Taking on the data broker role
Sometimes it is challenging to exchange data across data producers, infrastructures and data sharing platforms. Some reasons can be that the data has to be pre-processed or enriched to comply with legal or organisational practices, that the data has to be translated to different data formats, or that transferring data requires expertise and access to special interfaces. By acting as a broker, you can fill this gap by negotiating a contract with data providers and/or recipients and doing the work required to make it convenient for them to exchange data.
Figure 1: Data Brokering Workflow. Individual data producers can process the data, store it, and submit it directly to international repositories or public health databases. Alternatively, in the data brokering model, several data producers can submit their data to a common data recipient. This recipient might be in charge of curating the data, analysing it with common pipelines, storing it, and re-sharing parts of the data to public health databases and international repositories (as agreed with the data providers).

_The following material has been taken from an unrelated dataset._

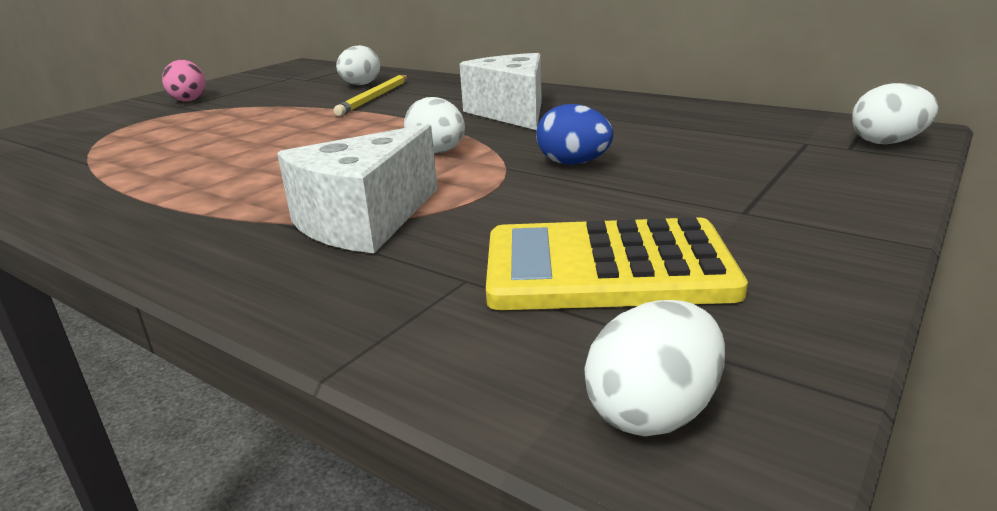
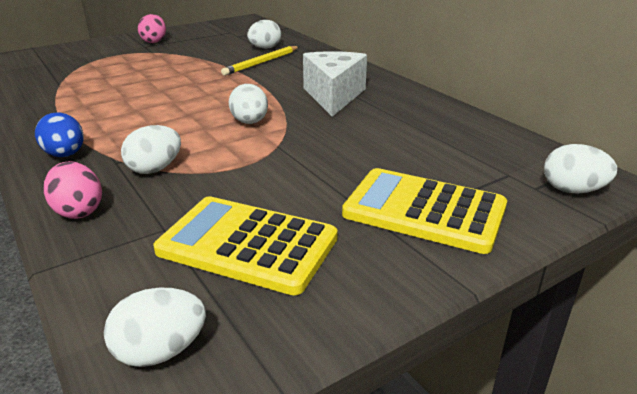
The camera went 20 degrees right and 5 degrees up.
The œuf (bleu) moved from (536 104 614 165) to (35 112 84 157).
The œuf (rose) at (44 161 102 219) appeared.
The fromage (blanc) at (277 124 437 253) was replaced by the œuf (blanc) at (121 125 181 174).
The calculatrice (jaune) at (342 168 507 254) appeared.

The latter service is often referred to as “data brokering” i.e. sharing data on behalf of others within a well defined ethical and legal framework. Note that legal aspects should be considered along all the steps.

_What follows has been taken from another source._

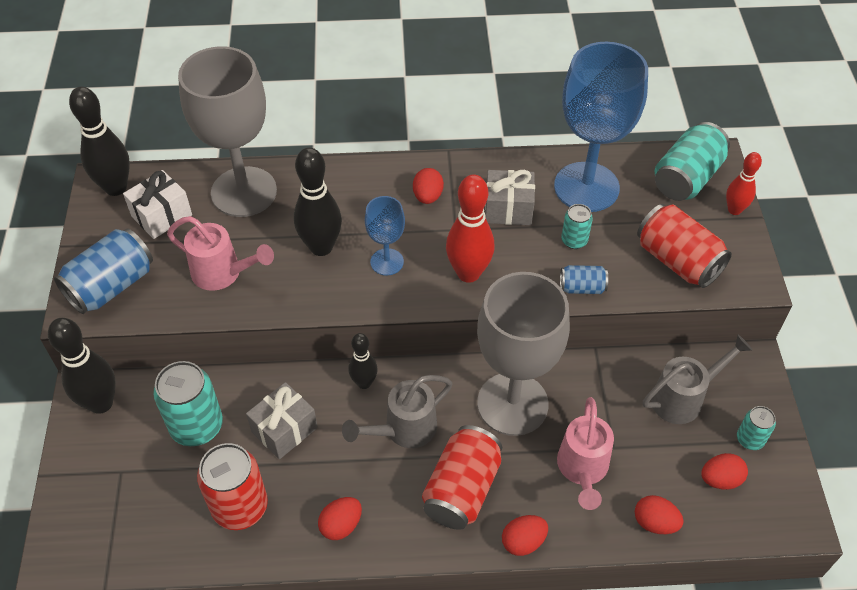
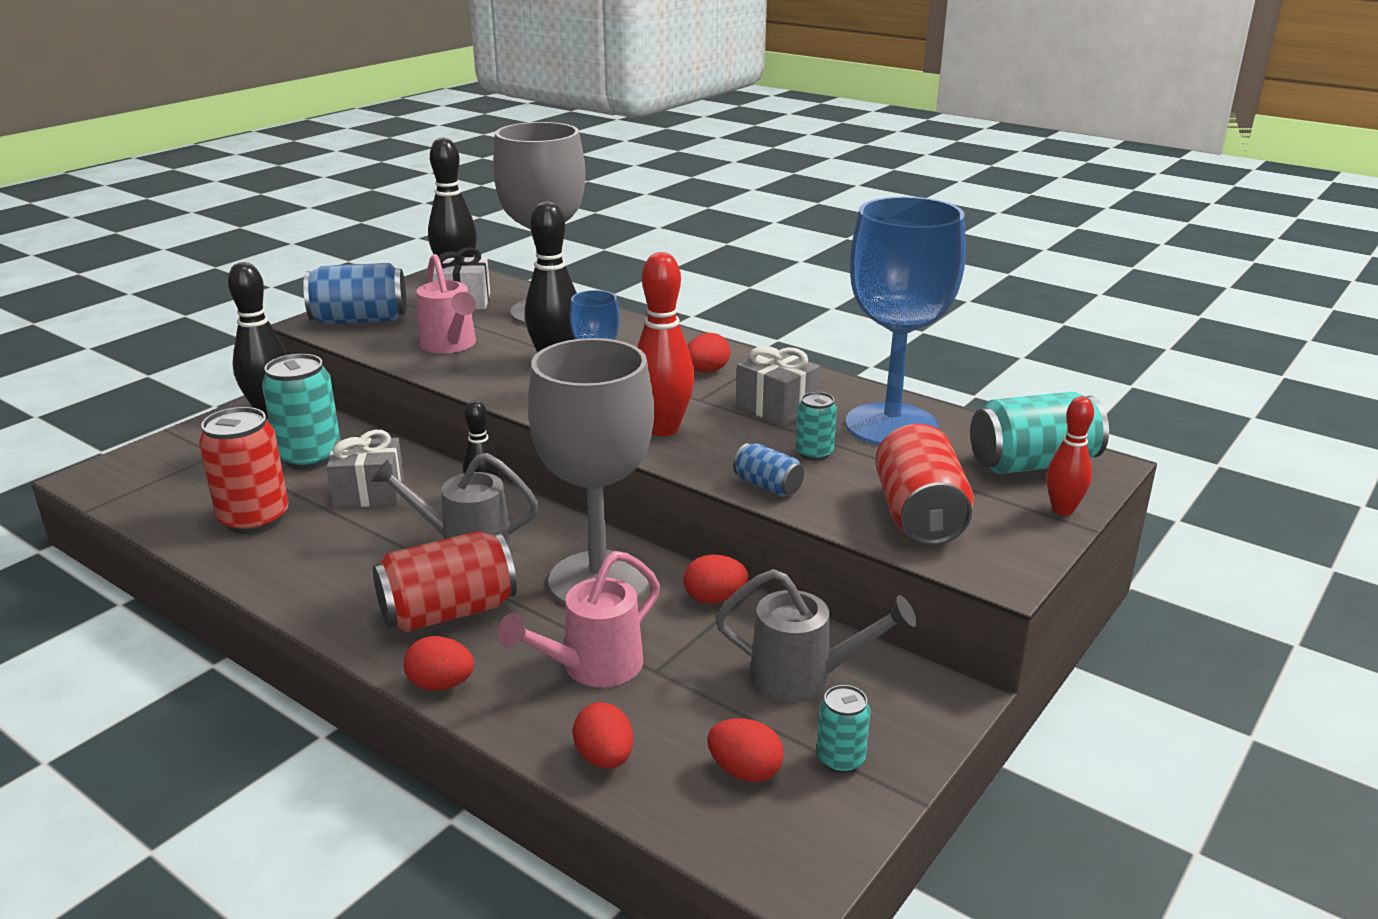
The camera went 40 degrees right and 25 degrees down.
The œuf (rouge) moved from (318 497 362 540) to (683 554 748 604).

There are many aspects to consider when getting started as a broker.
- Decide how to interact with the data providers/recipients, such as to what extent you will be able to adapt your workflows to meet their needs/requirements.
- Identify what kind of processing you will handle as a broker, such as (meta)data curation and validation, data masking/anonymisation.
- Define the time frame for your commitment and your responsibilities for the data, such as how to handle data loss before delivery, what to do with the data after a successful delivery, how to manage changes to data that has already been delivered, etc.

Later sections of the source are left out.